Em que momento os nossos filhos deixam de olhar?

Em que momento os filhos deixam de olhar para trás quando os levamos à escola e ficamos a vê-los ao longe? Os psicólogos dizem que é um bom sinal, mas os pais nunca estão preocupados.

Em que momento os nossos filhos deixam de olhar?

Em que momento os filhos deixam de olhar para trás quando os levamos à escola e ficamos a vê-los ao longe? Os psicólogos dizem que é um bom sinal, mas os pais nunca estão preocupados.

1.

O meu filho Afonso tem 8 anos e nunca mais olhou para trás quando o deixo na escola primária.

Falei nisto ao meu amigo Daniel Sampaio; no meu bocadinho de tristeza, talvez na vontade que o tempo parasse e eles não crescessem…

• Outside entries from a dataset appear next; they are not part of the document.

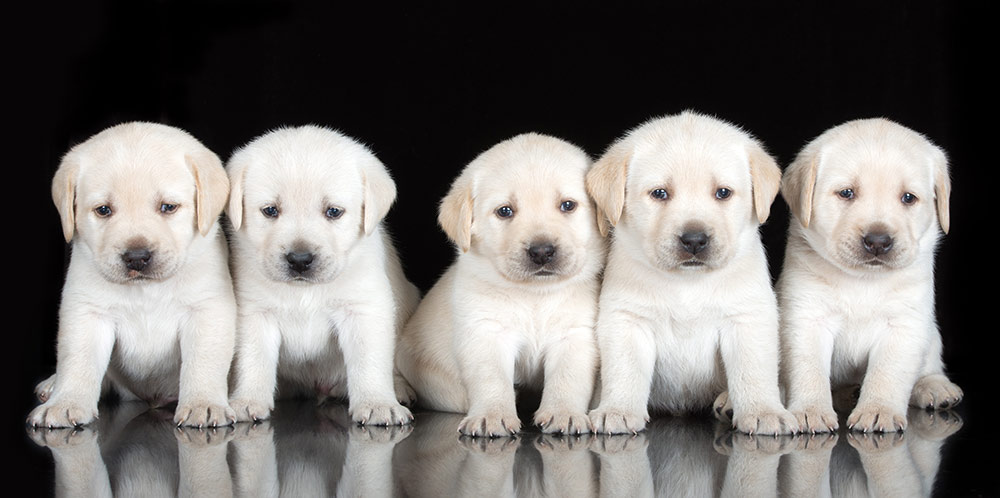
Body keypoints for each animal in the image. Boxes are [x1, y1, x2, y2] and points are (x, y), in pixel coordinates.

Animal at [27, 121, 236, 428]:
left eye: (168, 207)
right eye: (103, 210)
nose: (137, 256)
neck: (145, 289)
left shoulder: (207, 309)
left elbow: (204, 362)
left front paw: (203, 403)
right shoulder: (87, 312)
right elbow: (77, 359)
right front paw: (65, 403)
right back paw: (53, 385)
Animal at [226, 124, 418, 424]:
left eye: (334, 212)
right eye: (270, 210)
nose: (300, 260)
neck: (304, 290)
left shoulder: (363, 310)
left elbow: (369, 361)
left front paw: (377, 403)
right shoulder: (254, 313)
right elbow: (253, 359)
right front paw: (248, 400)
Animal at [396, 132, 600, 436]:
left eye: (567, 205)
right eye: (505, 211)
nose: (542, 251)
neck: (534, 295)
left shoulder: (574, 335)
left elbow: (567, 378)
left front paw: (564, 413)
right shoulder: (486, 333)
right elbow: (491, 378)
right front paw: (492, 416)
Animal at [584, 112, 796, 436]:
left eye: (723, 193)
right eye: (660, 193)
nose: (694, 240)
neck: (687, 282)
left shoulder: (748, 318)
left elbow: (753, 371)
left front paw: (764, 411)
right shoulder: (627, 320)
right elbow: (624, 370)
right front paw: (617, 410)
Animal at [780, 117, 960, 432]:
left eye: (908, 198)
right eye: (847, 193)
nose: (878, 241)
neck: (862, 281)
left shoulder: (904, 324)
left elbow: (887, 374)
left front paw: (878, 410)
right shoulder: (807, 318)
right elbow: (809, 370)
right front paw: (810, 410)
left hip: (931, 334)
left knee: (930, 364)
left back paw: (934, 386)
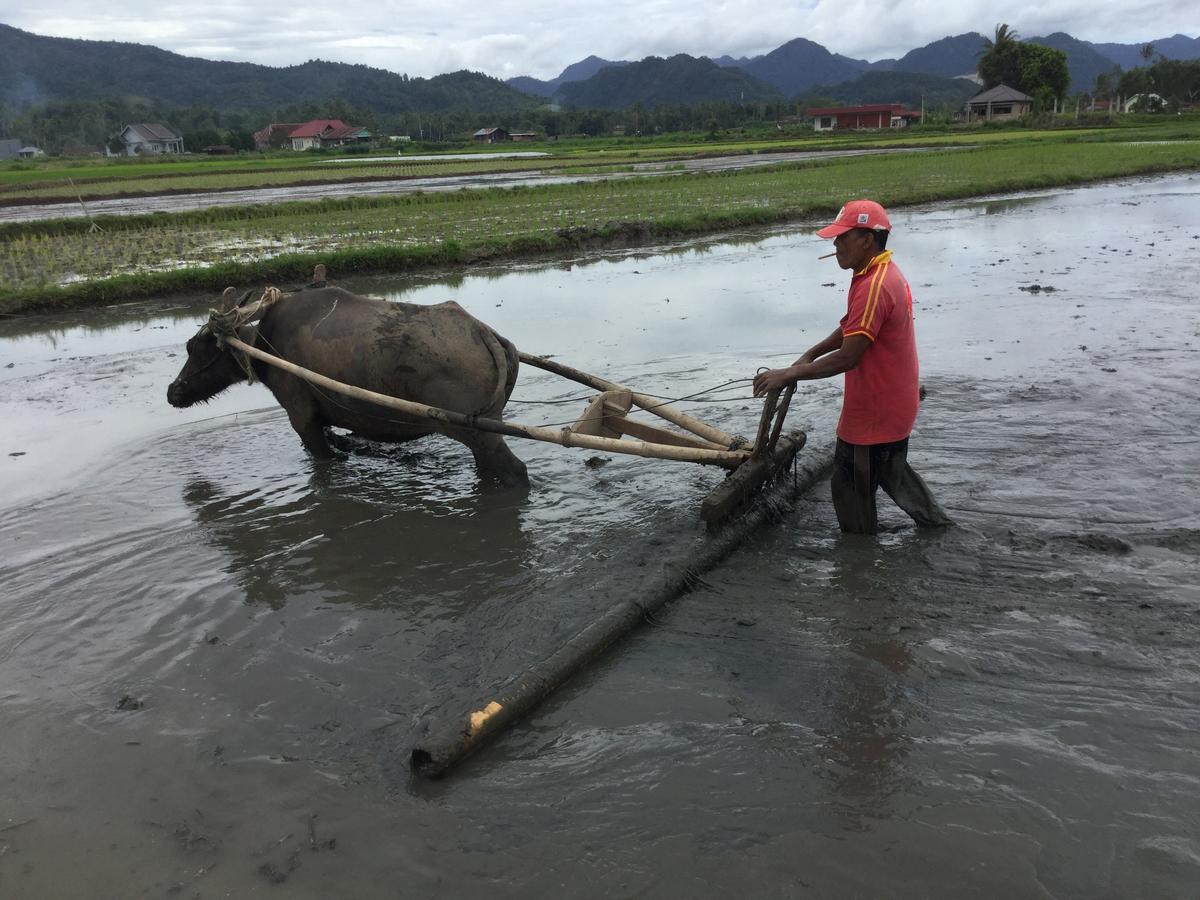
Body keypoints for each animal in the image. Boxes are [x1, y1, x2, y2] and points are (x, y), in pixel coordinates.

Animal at [166, 286, 528, 487]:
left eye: (193, 348)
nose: (173, 392)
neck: (266, 347)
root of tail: (482, 331)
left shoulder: (303, 420)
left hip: (481, 434)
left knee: (515, 472)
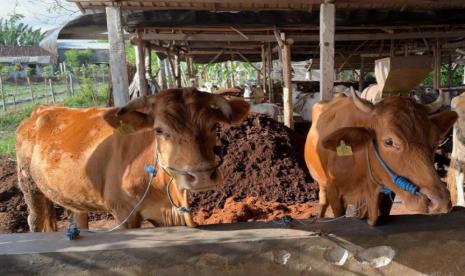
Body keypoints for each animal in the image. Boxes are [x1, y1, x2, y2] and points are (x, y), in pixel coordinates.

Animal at [14, 88, 248, 231]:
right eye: (159, 130)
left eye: (213, 126)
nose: (202, 176)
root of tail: (41, 109)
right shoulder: (123, 211)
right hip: (29, 186)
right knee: (35, 220)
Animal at [304, 89, 456, 225]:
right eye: (389, 141)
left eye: (435, 141)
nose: (440, 201)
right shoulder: (334, 192)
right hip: (322, 184)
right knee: (323, 202)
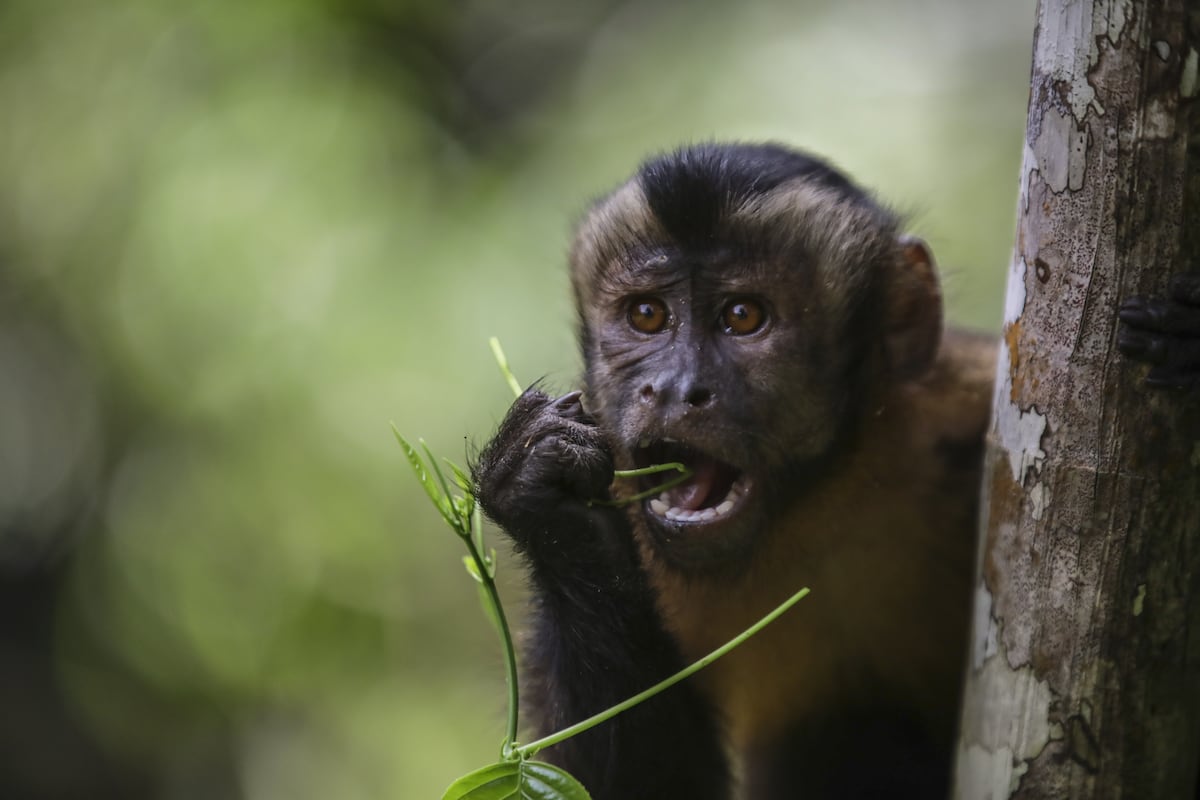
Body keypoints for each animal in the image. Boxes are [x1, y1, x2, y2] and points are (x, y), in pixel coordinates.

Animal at [468, 140, 1200, 796]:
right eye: (647, 315)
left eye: (743, 316)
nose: (674, 388)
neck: (814, 502)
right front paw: (553, 506)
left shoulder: (961, 408)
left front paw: (1188, 343)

…todos eles, não apenas o Afonso que nasceu autodeterminado a encontrar o seu destino antes de deixar os calções e de usar afia lápis.

2.

Daniel não o disse, mas pensou-o, sei que o fez.

Que a preocupação tem a ver comigo, não com ele.

Porque é um sinal de que está tudo a correr bem, que o miúdo tem confiança, que procura a sua própria aventura, tudo isso.

Mas eu queria que olhasse para trás quando o vou pôr à escola.

Queria que me dissesse adeus, que me desse um abraço muito forte e um beijo.

3.

Porque ele sabe que eu fico especado na porta onde o deixo.

Mas nada, nem um olhar tímido ou de lado, nada de nada.

Prossegue como se estivesse sozinho e sem rede, só existem os amigos e o que traz na cabeça, os planos, os livros, as notícias que o perturbam, o trabalho de grupo, quem sabe uma paixoneta que nunca confessa.

4.

Quando é que envelheci?

Ou ele?

Em que dia o Afonso deixou de olhar?

Em que dia a Benedita deixará de o fazer?

Talvez não deixe, é uma menina, as meninas são diferentes, abraçam-nos, beijam-nos, dizem coisas ao ouvido que nos comovem.

Conta-me Daniel, se ela deixar de olhar também é um sinal que está a correr bem?

Mas se for isso, o facto de ela me olhar, e abraçar, é preocupante?

Meu Deus, ser pai é uma viagem desesperada, insegura e maravilhosa.

Nunca sabemos o que pensar pois, às vezes, o que é bom é mau.

Ou o que é mau é bom.

Mas quero que ele saiba, e ela, como os dois mais velhos, que fico sempre parado a vê-los entrar nas portas onde deixei de pertencer.